◆ Instruction:
Reproduce the data exactly and drop any pictures it holds.

Records for this task Start Marker

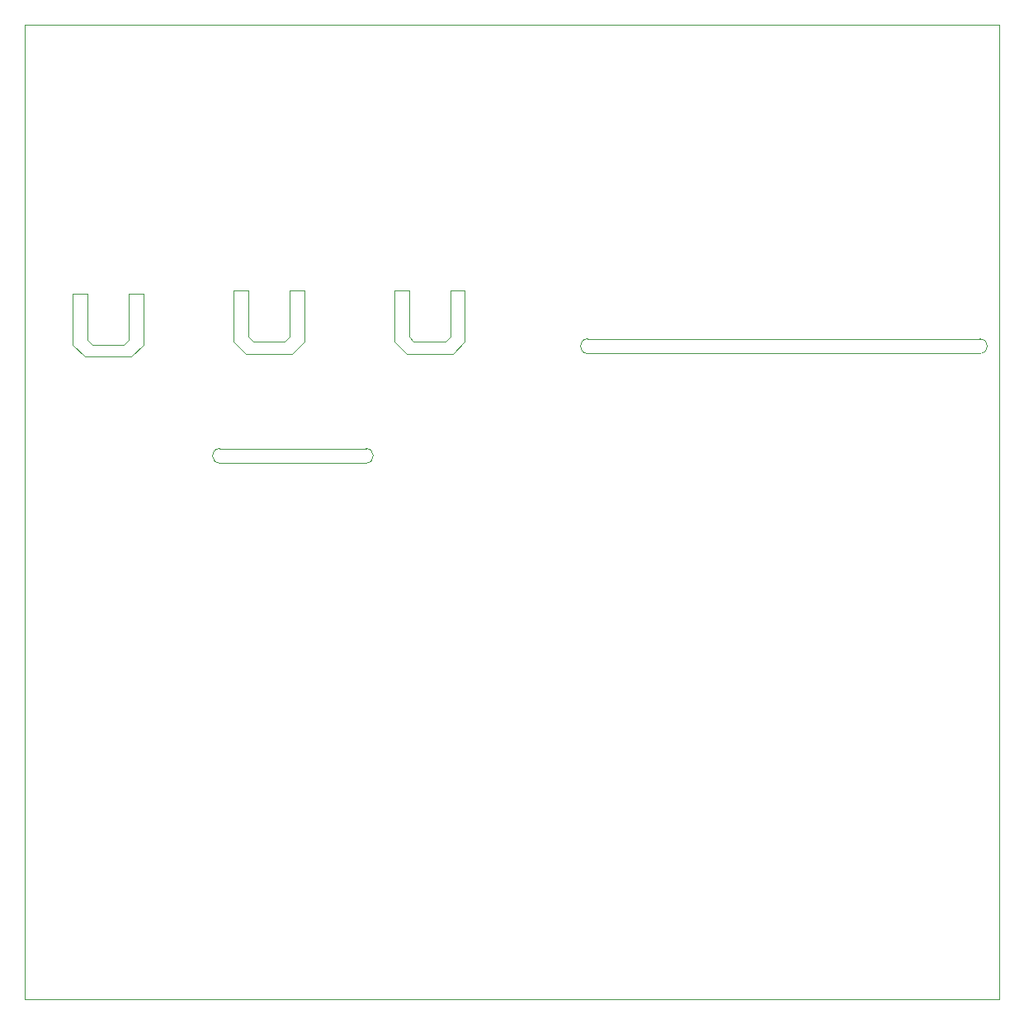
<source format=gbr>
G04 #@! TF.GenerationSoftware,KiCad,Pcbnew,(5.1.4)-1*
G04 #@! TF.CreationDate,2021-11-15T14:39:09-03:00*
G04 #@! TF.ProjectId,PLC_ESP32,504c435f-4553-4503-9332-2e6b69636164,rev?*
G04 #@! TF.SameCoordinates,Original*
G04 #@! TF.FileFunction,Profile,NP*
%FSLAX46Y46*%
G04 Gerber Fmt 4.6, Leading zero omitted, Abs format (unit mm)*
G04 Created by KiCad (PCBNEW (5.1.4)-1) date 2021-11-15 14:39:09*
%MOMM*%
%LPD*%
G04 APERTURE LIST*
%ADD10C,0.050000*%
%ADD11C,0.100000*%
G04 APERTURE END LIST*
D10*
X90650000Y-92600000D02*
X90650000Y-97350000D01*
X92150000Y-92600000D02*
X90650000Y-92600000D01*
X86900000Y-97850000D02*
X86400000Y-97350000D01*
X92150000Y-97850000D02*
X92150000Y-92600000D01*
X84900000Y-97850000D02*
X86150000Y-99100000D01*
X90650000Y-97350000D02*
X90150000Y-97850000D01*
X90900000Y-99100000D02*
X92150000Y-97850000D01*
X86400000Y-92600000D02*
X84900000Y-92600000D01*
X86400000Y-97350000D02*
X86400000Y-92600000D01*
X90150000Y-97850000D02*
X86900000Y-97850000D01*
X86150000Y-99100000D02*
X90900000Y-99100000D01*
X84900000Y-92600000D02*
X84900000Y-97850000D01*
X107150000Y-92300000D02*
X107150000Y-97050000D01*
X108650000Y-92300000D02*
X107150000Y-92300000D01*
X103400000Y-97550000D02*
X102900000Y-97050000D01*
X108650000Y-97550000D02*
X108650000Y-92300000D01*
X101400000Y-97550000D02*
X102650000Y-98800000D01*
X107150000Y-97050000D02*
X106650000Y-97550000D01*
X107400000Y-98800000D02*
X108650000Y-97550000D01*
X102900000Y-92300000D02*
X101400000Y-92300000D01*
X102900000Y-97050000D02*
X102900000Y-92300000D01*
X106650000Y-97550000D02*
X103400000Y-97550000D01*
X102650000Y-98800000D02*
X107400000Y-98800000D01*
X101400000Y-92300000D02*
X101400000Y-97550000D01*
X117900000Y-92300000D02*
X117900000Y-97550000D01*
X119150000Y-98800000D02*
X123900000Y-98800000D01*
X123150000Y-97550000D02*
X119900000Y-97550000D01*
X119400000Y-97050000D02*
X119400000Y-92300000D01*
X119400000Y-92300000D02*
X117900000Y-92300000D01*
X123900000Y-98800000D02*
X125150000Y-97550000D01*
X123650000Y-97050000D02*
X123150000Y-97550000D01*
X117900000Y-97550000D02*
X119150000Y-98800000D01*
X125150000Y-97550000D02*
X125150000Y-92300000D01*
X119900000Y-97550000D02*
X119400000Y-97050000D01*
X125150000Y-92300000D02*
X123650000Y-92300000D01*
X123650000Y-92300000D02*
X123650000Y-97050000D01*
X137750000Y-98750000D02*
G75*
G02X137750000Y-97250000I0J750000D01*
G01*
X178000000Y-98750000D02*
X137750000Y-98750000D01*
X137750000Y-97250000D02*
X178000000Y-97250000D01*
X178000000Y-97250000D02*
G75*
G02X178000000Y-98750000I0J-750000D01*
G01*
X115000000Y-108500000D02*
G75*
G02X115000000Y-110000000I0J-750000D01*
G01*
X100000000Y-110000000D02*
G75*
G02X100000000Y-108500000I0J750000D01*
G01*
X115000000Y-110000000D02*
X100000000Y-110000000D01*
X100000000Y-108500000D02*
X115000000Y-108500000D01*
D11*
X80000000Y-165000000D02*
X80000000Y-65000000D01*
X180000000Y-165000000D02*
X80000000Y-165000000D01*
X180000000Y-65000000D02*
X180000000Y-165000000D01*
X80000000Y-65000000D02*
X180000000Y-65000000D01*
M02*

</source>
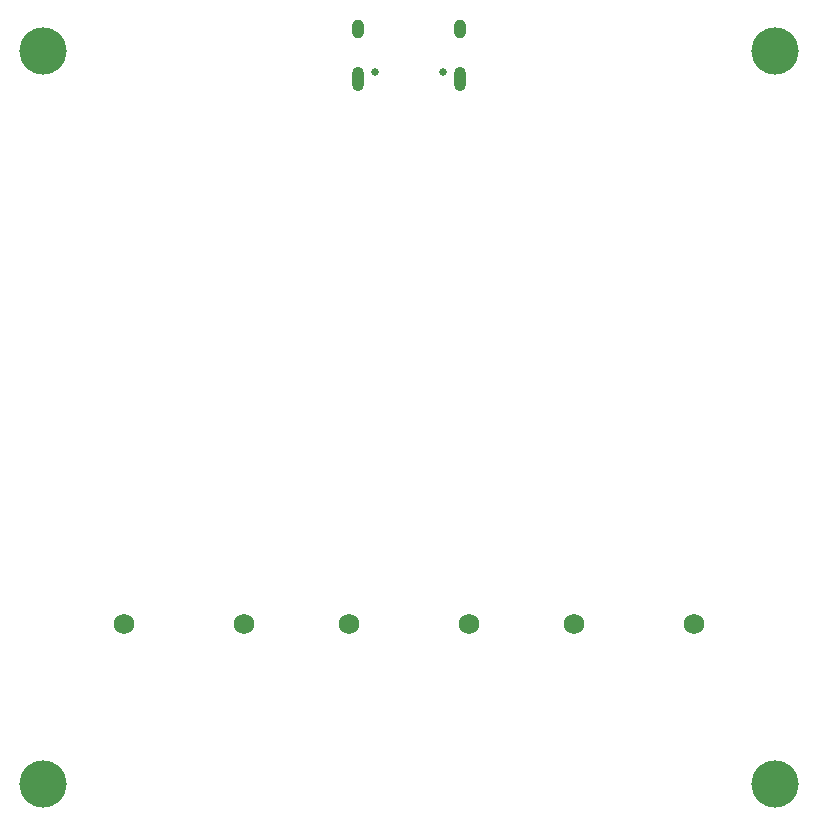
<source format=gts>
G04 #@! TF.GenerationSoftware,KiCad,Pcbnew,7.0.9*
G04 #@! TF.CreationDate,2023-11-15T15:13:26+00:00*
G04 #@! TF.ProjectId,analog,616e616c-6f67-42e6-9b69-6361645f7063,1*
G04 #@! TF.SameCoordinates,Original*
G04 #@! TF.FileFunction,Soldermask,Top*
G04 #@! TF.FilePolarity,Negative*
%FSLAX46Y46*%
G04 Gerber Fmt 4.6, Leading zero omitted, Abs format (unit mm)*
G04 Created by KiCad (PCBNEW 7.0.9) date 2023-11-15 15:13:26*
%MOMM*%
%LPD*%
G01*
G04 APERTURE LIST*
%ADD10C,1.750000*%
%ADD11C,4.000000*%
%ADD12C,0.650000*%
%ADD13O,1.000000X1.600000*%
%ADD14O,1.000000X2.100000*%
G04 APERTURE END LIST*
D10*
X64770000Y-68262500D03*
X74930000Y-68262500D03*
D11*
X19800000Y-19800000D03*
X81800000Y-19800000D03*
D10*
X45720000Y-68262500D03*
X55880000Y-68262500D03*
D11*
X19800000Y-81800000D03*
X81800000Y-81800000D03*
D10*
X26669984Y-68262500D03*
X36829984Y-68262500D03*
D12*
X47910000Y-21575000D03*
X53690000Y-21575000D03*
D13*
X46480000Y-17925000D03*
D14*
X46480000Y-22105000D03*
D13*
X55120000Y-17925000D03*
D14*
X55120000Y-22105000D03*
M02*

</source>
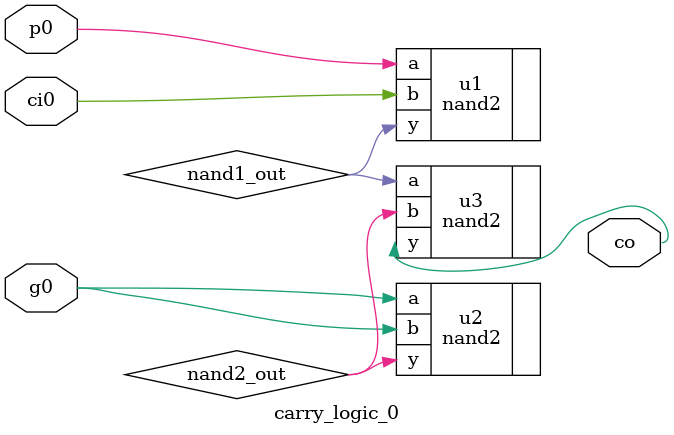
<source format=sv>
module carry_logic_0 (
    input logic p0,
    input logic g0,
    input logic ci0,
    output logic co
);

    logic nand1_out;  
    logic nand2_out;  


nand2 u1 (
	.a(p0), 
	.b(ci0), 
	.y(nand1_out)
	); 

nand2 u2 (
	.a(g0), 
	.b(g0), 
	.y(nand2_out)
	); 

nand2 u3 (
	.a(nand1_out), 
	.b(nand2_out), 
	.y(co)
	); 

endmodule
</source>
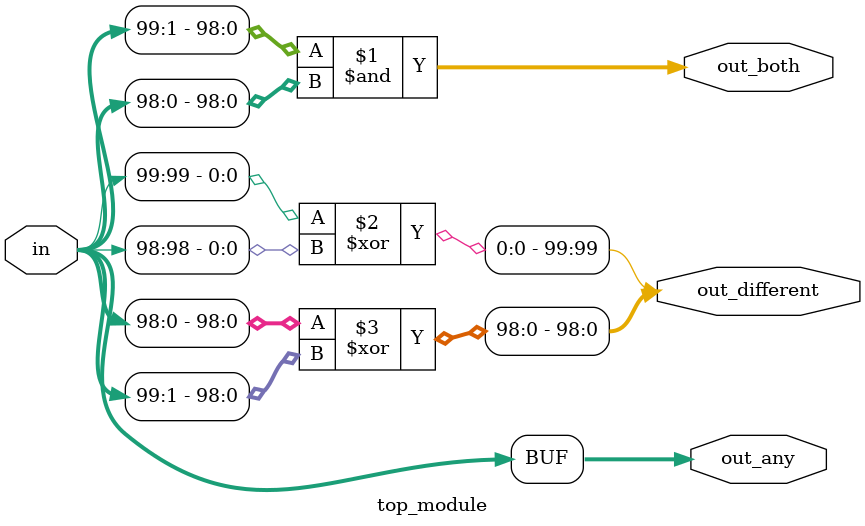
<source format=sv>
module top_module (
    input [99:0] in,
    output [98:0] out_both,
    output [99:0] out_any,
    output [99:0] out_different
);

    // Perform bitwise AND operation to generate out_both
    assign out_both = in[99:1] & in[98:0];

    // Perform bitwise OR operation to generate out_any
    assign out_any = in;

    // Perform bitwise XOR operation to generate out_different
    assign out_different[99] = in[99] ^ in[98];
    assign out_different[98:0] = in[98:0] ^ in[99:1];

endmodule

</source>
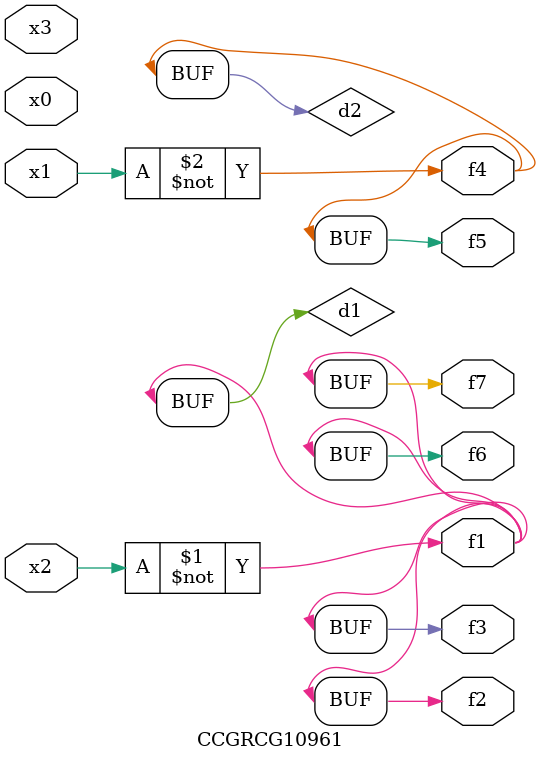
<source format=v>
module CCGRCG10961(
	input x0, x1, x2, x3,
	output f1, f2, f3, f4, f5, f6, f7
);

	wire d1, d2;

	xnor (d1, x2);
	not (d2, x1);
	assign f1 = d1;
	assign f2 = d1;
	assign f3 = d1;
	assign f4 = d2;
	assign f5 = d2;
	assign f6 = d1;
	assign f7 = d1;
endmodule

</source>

Records for this task End Marker

◆ Solution to this problem:
<source format=gbr>
G04 #@! TF.GenerationSoftware,KiCad,Pcbnew,(5.1.4)-1*
G04 #@! TF.CreationDate,2021-11-15T14:39:09-03:00*
G04 #@! TF.ProjectId,PLC_ESP32,504c435f-4553-4503-9332-2e6b69636164,rev?*
G04 #@! TF.SameCoordinates,Original*
G04 #@! TF.FileFunction,Profile,NP*
%FSLAX46Y46*%
G04 Gerber Fmt 4.6, Leading zero omitted, Abs format (unit mm)*
G04 Created by KiCad (PCBNEW (5.1.4)-1) date 2021-11-15 14:39:09*
%MOMM*%
%LPD*%
G04 APERTURE LIST*
%ADD10C,0.050000*%
%ADD11C,0.100000*%
G04 APERTURE END LIST*
D10*
X90650000Y-92600000D02*
X90650000Y-97350000D01*
X92150000Y-92600000D02*
X90650000Y-92600000D01*
X86900000Y-97850000D02*
X86400000Y-97350000D01*
X92150000Y-97850000D02*
X92150000Y-92600000D01*
X84900000Y-97850000D02*
X86150000Y-99100000D01*
X90650000Y-97350000D02*
X90150000Y-97850000D01*
X90900000Y-99100000D02*
X92150000Y-97850000D01*
X86400000Y-92600000D02*
X84900000Y-92600000D01*
X86400000Y-97350000D02*
X86400000Y-92600000D01*
X90150000Y-97850000D02*
X86900000Y-97850000D01*
X86150000Y-99100000D02*
X90900000Y-99100000D01*
X84900000Y-92600000D02*
X84900000Y-97850000D01*
X107150000Y-92300000D02*
X107150000Y-97050000D01*
X108650000Y-92300000D02*
X107150000Y-92300000D01*
X103400000Y-97550000D02*
X102900000Y-97050000D01*
X108650000Y-97550000D02*
X108650000Y-92300000D01*
X101400000Y-97550000D02*
X102650000Y-98800000D01*
X107150000Y-97050000D02*
X106650000Y-97550000D01*
X107400000Y-98800000D02*
X108650000Y-97550000D01*
X102900000Y-92300000D02*
X101400000Y-92300000D01*
X102900000Y-97050000D02*
X102900000Y-92300000D01*
X106650000Y-97550000D02*
X103400000Y-97550000D01*
X102650000Y-98800000D02*
X107400000Y-98800000D01*
X101400000Y-92300000D02*
X101400000Y-97550000D01*
X117900000Y-92300000D02*
X117900000Y-97550000D01*
X119150000Y-98800000D02*
X123900000Y-98800000D01*
X123150000Y-97550000D02*
X119900000Y-97550000D01*
X119400000Y-97050000D02*
X119400000Y-92300000D01*
X119400000Y-92300000D02*
X117900000Y-92300000D01*
X123900000Y-98800000D02*
X125150000Y-97550000D01*
X123650000Y-97050000D02*
X123150000Y-97550000D01*
X117900000Y-97550000D02*
X119150000Y-98800000D01*
X125150000Y-97550000D02*
X125150000Y-92300000D01*
X119900000Y-97550000D02*
X119400000Y-97050000D01*
X125150000Y-92300000D02*
X123650000Y-92300000D01*
X123650000Y-92300000D02*
X123650000Y-97050000D01*
X137750000Y-98750000D02*
G75*
G02X137750000Y-97250000I0J750000D01*
G01*
X178000000Y-98750000D02*
X137750000Y-98750000D01*
X137750000Y-97250000D02*
X178000000Y-97250000D01*
X178000000Y-97250000D02*
G75*
G02X178000000Y-98750000I0J-750000D01*
G01*
X115000000Y-108500000D02*
G75*
G02X115000000Y-110000000I0J-750000D01*
G01*
X100000000Y-110000000D02*
G75*
G02X100000000Y-108500000I0J750000D01*
G01*
X115000000Y-110000000D02*
X100000000Y-110000000D01*
X100000000Y-108500000D02*
X115000000Y-108500000D01*
D11*
X80000000Y-165000000D02*
X80000000Y-65000000D01*
X180000000Y-165000000D02*
X80000000Y-165000000D01*
X180000000Y-65000000D02*
X180000000Y-165000000D01*
X80000000Y-65000000D02*
X180000000Y-65000000D01*
M02*

</source>
<source format=gts>
G04 #@! TF.GenerationSoftware,KiCad,Pcbnew,7.0.9*
G04 #@! TF.CreationDate,2023-11-15T15:13:26+00:00*
G04 #@! TF.ProjectId,analog,616e616c-6f67-42e6-9b69-6361645f7063,1*
G04 #@! TF.SameCoordinates,Original*
G04 #@! TF.FileFunction,Soldermask,Top*
G04 #@! TF.FilePolarity,Negative*
%FSLAX46Y46*%
G04 Gerber Fmt 4.6, Leading zero omitted, Abs format (unit mm)*
G04 Created by KiCad (PCBNEW 7.0.9) date 2023-11-15 15:13:26*
%MOMM*%
%LPD*%
G01*
G04 APERTURE LIST*
%ADD10C,1.750000*%
%ADD11C,4.000000*%
%ADD12C,0.650000*%
%ADD13O,1.000000X1.600000*%
%ADD14O,1.000000X2.100000*%
G04 APERTURE END LIST*
D10*
X64770000Y-68262500D03*
X74930000Y-68262500D03*
D11*
X19800000Y-19800000D03*
X81800000Y-19800000D03*
D10*
X45720000Y-68262500D03*
X55880000Y-68262500D03*
D11*
X19800000Y-81800000D03*
X81800000Y-81800000D03*
D10*
X26669984Y-68262500D03*
X36829984Y-68262500D03*
D12*
X47910000Y-21575000D03*
X53690000Y-21575000D03*
D13*
X46480000Y-17925000D03*
D14*
X46480000Y-22105000D03*
D13*
X55120000Y-17925000D03*
D14*
X55120000Y-22105000D03*
M02*

</source>
<source format=sv>
module carry_logic_0 (
    input logic p0,
    input logic g0,
    input logic ci0,
    output logic co
);

    logic nand1_out;  
    logic nand2_out;  


nand2 u1 (
	.a(p0), 
	.b(ci0), 
	.y(nand1_out)
	); 

nand2 u2 (
	.a(g0), 
	.b(g0), 
	.y(nand2_out)
	); 

nand2 u3 (
	.a(nand1_out), 
	.b(nand2_out), 
	.y(co)
	); 

endmodule
</source>
<source format=sv>
module top_module (
    input [99:0] in,
    output [98:0] out_both,
    output [99:0] out_any,
    output [99:0] out_different
);

    // Perform bitwise AND operation to generate out_both
    assign out_both = in[99:1] & in[98:0];

    // Perform bitwise OR operation to generate out_any
    assign out_any = in;

    // Perform bitwise XOR operation to generate out_different
    assign out_different[99] = in[99] ^ in[98];
    assign out_different[98:0] = in[98:0] ^ in[99:1];

endmodule

</source>
<source format=v>
module CCGRCG10961(
	input x0, x1, x2, x3,
	output f1, f2, f3, f4, f5, f6, f7
);

	wire d1, d2;

	xnor (d1, x2);
	not (d2, x1);
	assign f1 = d1;
	assign f2 = d1;
	assign f3 = d1;
	assign f4 = d2;
	assign f5 = d2;
	assign f6 = d1;
	assign f7 = d1;
endmodule

</source>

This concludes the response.